What is needed
Could you restate the data word for word and drop the pictures?

Material for this exercise
((

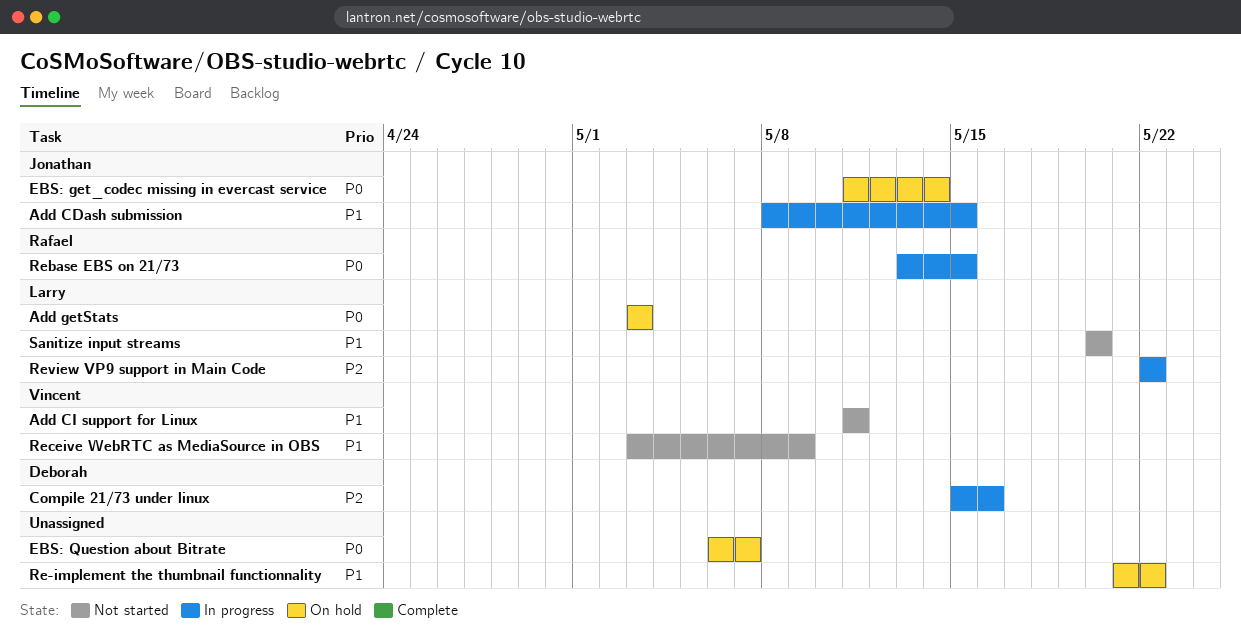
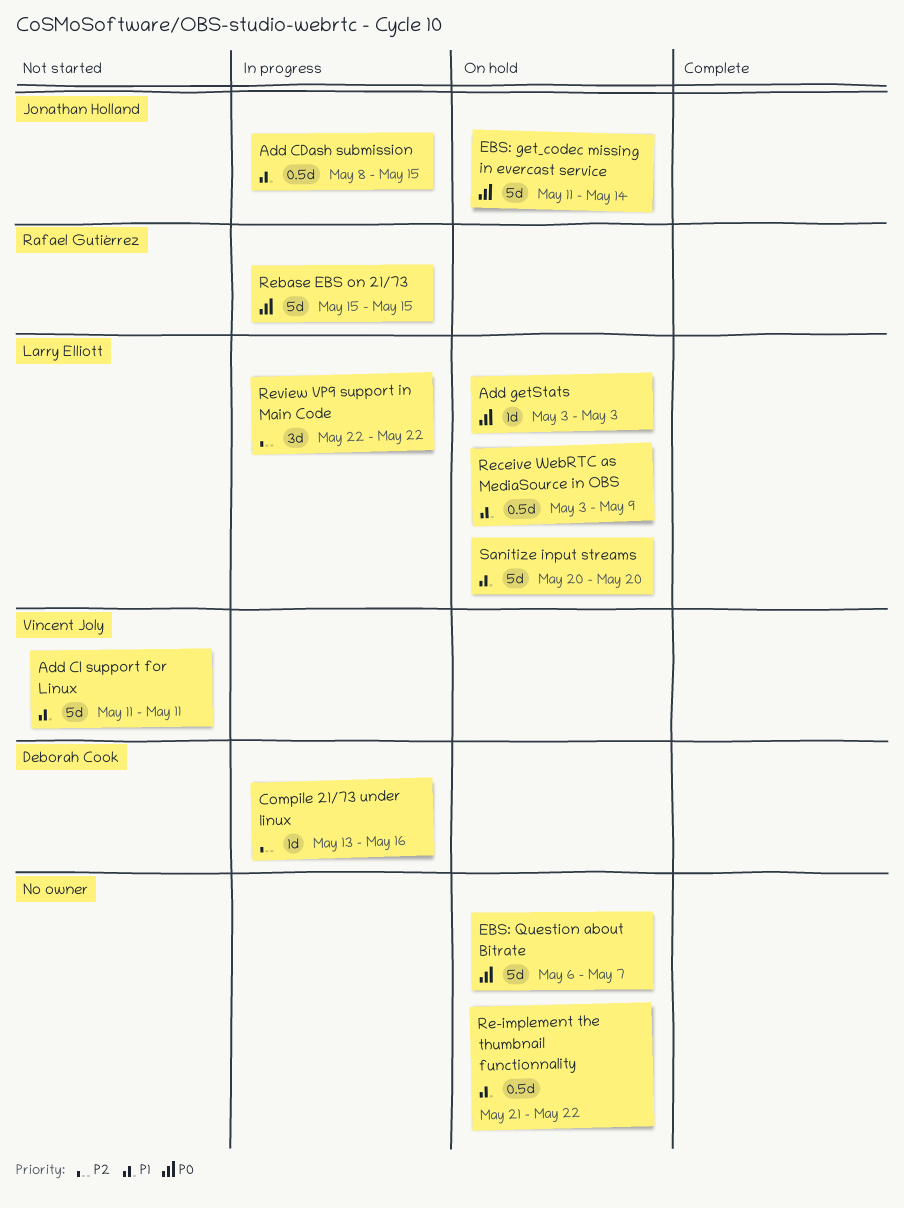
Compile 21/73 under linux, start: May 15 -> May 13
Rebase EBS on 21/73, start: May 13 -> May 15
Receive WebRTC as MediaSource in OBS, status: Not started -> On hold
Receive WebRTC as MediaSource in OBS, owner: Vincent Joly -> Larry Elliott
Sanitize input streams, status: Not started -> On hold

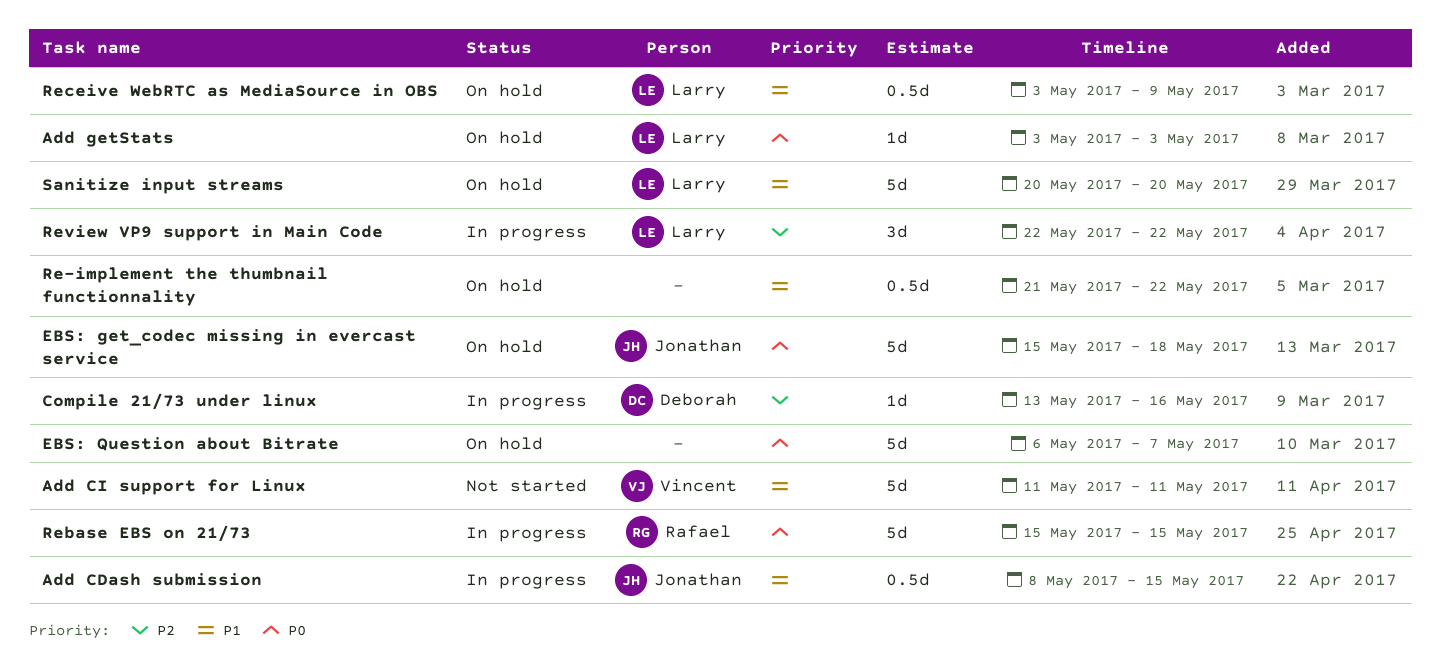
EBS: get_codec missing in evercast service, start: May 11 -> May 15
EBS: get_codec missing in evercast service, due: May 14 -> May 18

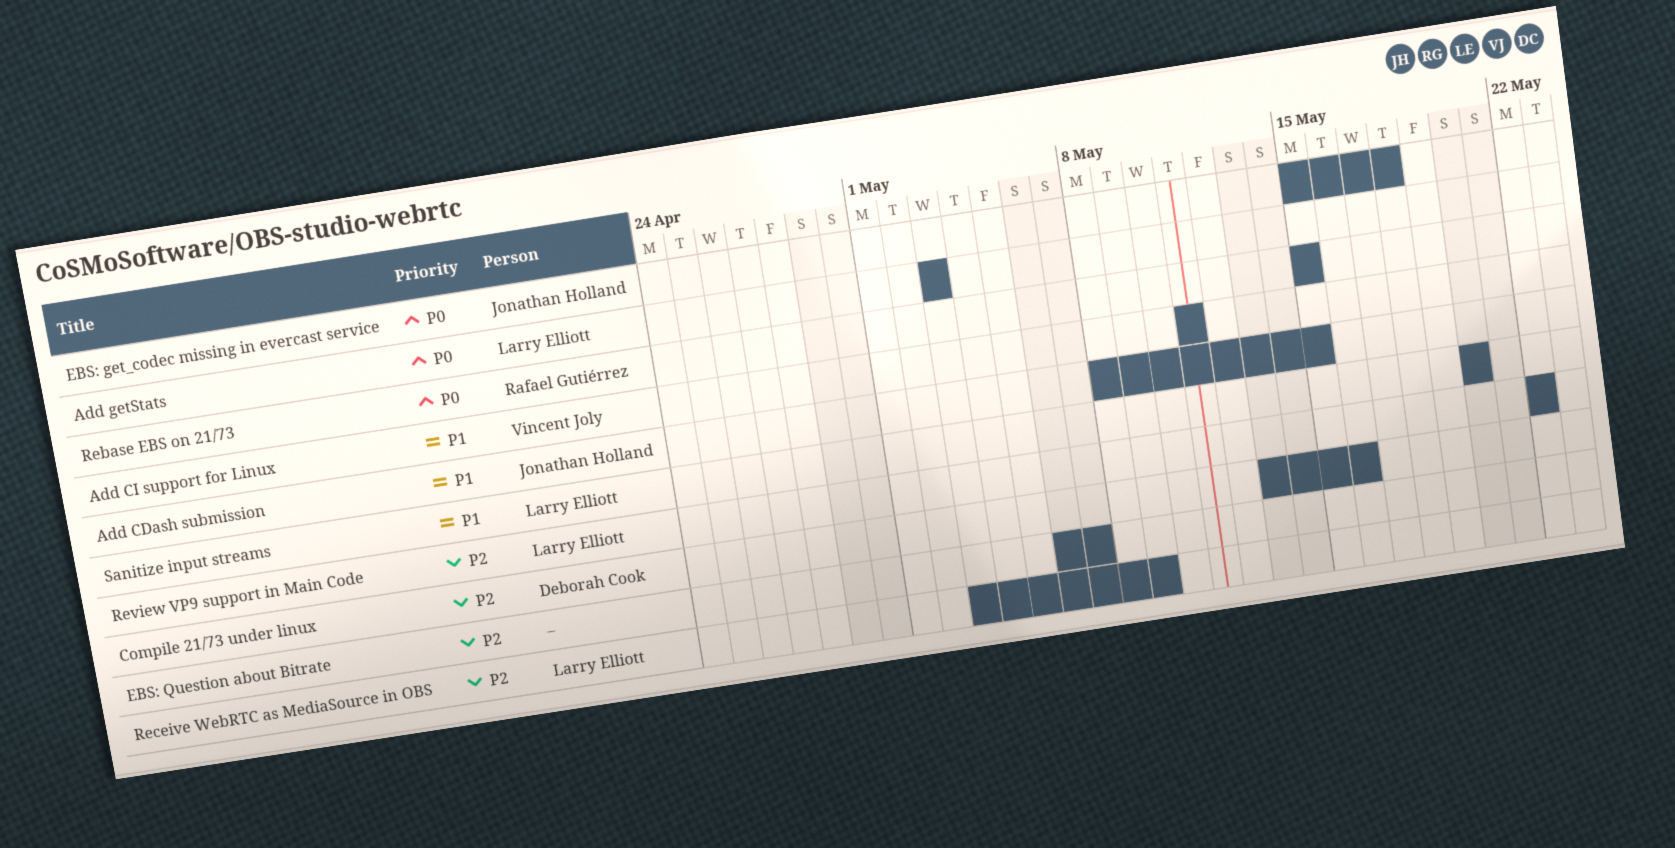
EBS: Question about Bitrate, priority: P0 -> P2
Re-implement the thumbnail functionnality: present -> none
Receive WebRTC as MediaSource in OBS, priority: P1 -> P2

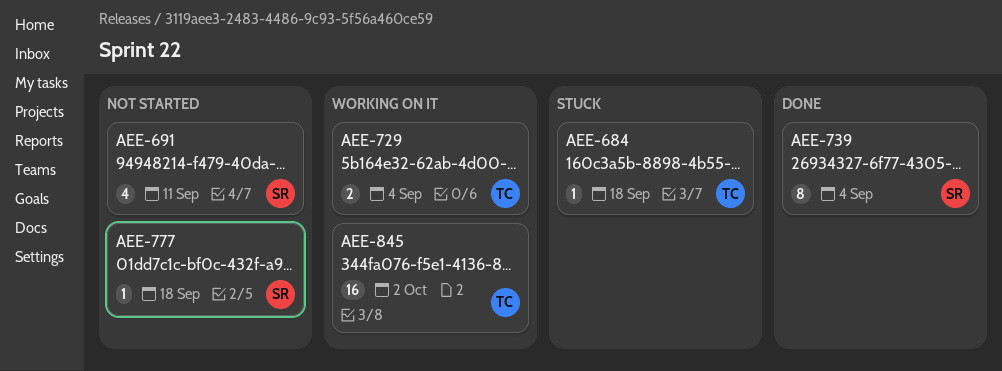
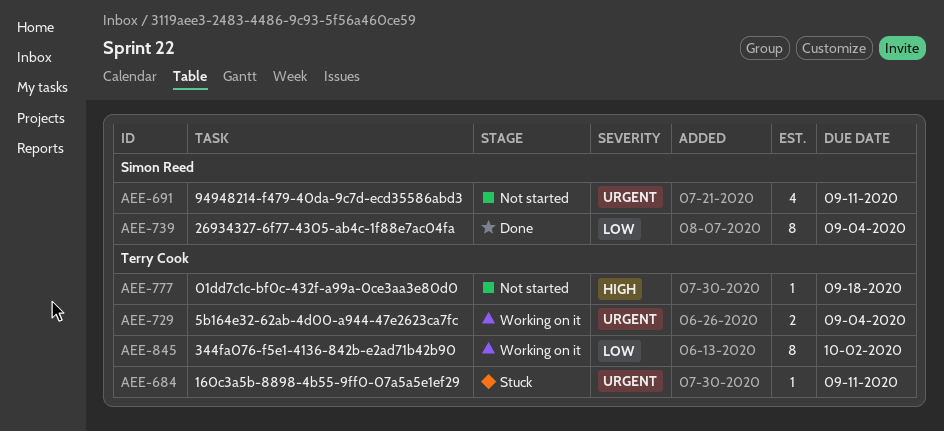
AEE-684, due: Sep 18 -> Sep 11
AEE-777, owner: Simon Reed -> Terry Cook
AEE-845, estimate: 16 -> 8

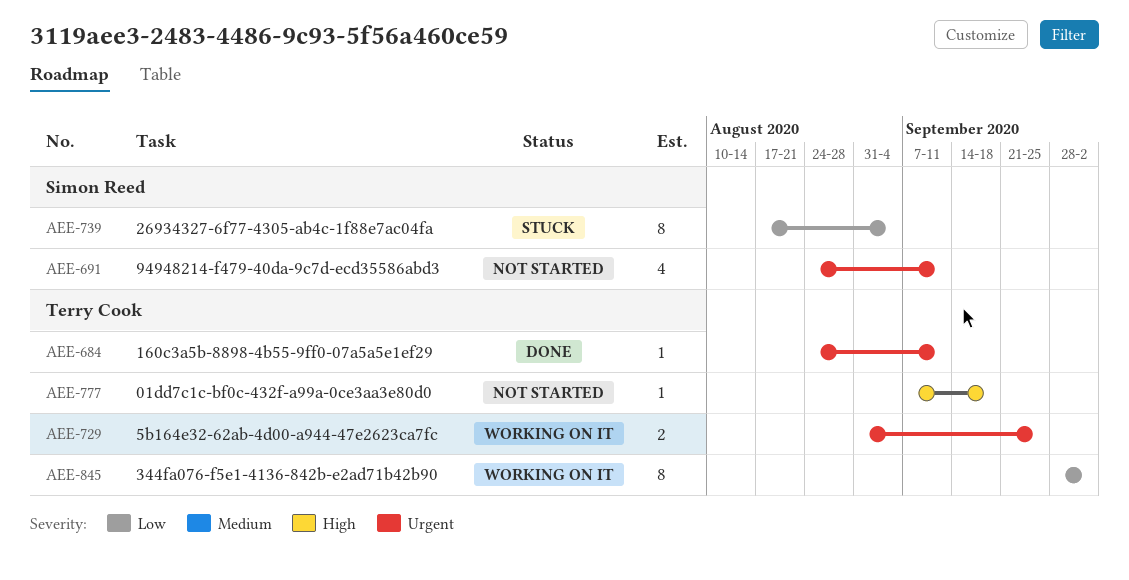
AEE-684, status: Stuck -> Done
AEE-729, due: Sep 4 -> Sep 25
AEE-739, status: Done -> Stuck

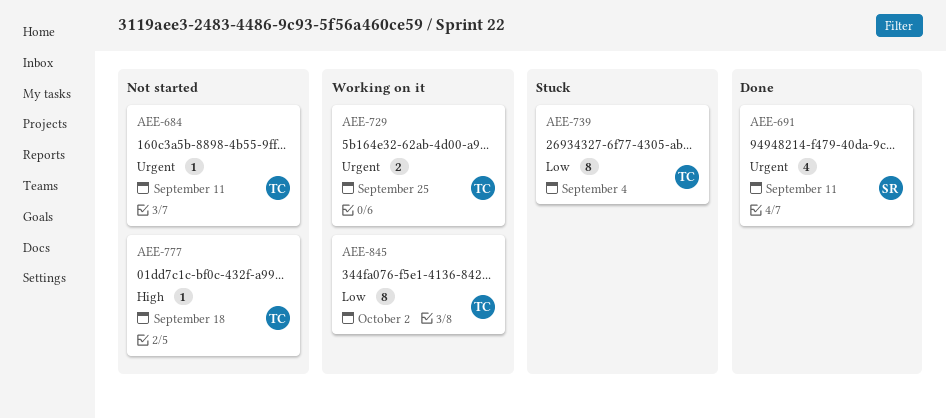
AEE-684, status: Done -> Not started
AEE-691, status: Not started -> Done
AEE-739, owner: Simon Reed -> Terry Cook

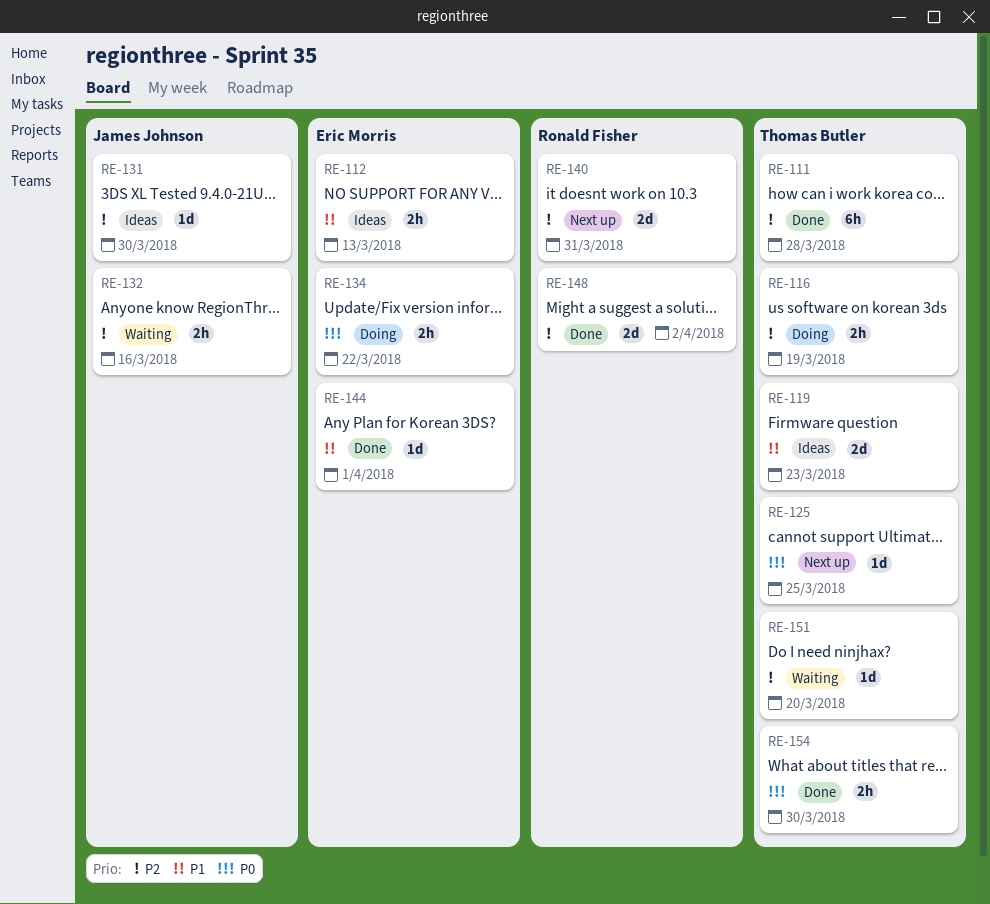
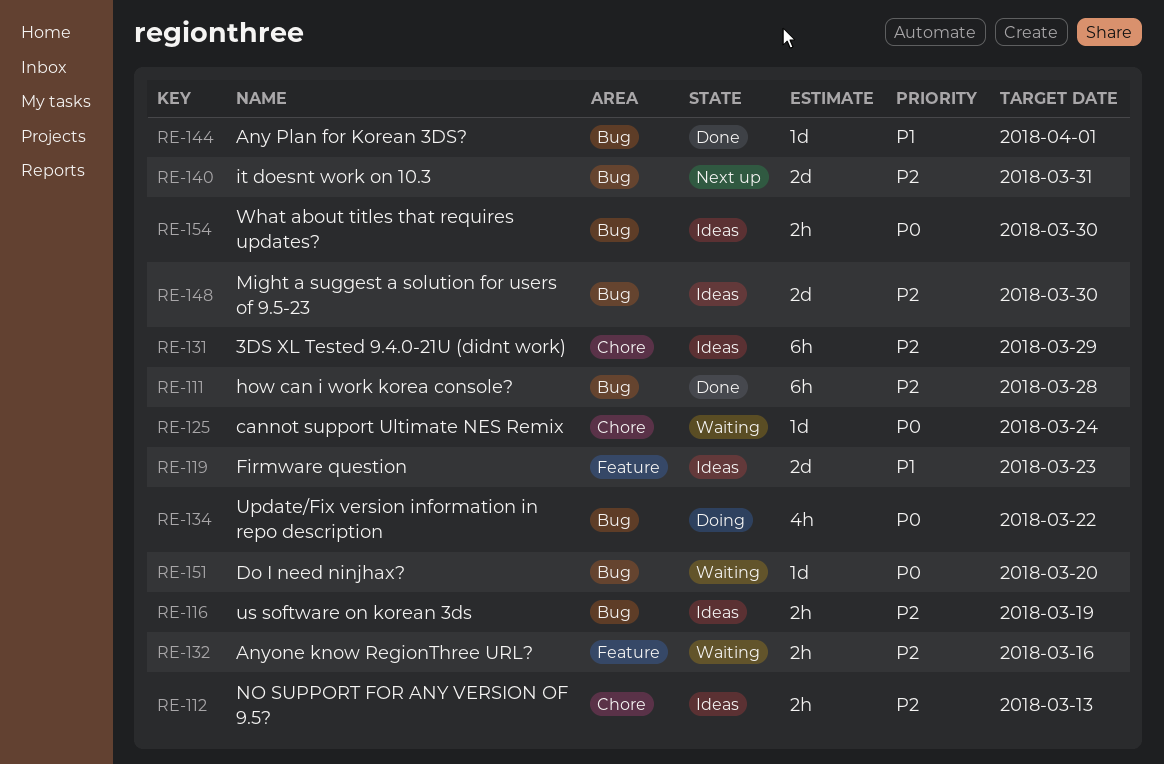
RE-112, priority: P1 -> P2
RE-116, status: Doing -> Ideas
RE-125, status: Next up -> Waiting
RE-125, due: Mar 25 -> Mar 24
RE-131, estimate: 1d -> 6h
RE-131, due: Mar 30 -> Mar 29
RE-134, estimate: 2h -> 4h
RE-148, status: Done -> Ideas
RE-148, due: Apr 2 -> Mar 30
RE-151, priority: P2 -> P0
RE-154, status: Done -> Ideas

))

Reply to the task
Compile 21/73 under linux, start: May 15 -> May 13
Rebase EBS on 21/73, start: May 13 -> May 15
Receive WebRTC as MediaSource in OBS, status: Not started -> On hold
Receive WebRTC as MediaSource in OBS, owner: Vincent Joly -> Larry Elliott
Sanitize input streams, status: Not started -> On hold

EBS: get_codec missing in evercast service, start: May 11 -> May 15
EBS: get_codec missing in evercast service, due: May 14 -> May 18

EBS: Question about Bitrate, priority: P0 -> P2
Re-implement the thumbnail functionnality: present -> none
Receive WebRTC as MediaSource in OBS, priority: P1 -> P2

AEE-684, due: Sep 18 -> Sep 11
AEE-777, owner: Simon Reed -> Terry Cook
AEE-845, estimate: 16 -> 8

AEE-684, status: Stuck -> Done
AEE-729, due: Sep 4 -> Sep 25
AEE-739, status: Done -> Stuck

AEE-684, status: Done -> Not started
AEE-691, status: Not started -> Done
AEE-739, owner: Simon Reed -> Terry Cook

RE-112, priority: P1 -> P2
RE-116, status: Doing -> Ideas
RE-125, status: Next up -> Waiting
RE-125, due: Mar 25 -> Mar 24
RE-131, estimate: 1d -> 6h
RE-131, due: Mar 30 -> Mar 29
RE-134, estimate: 2h -> 4h
RE-148, status: Done -> Ideas
RE-148, due: Apr 2 -> Mar 30
RE-151, priority: P2 -> P0
RE-154, status: Done -> Ideas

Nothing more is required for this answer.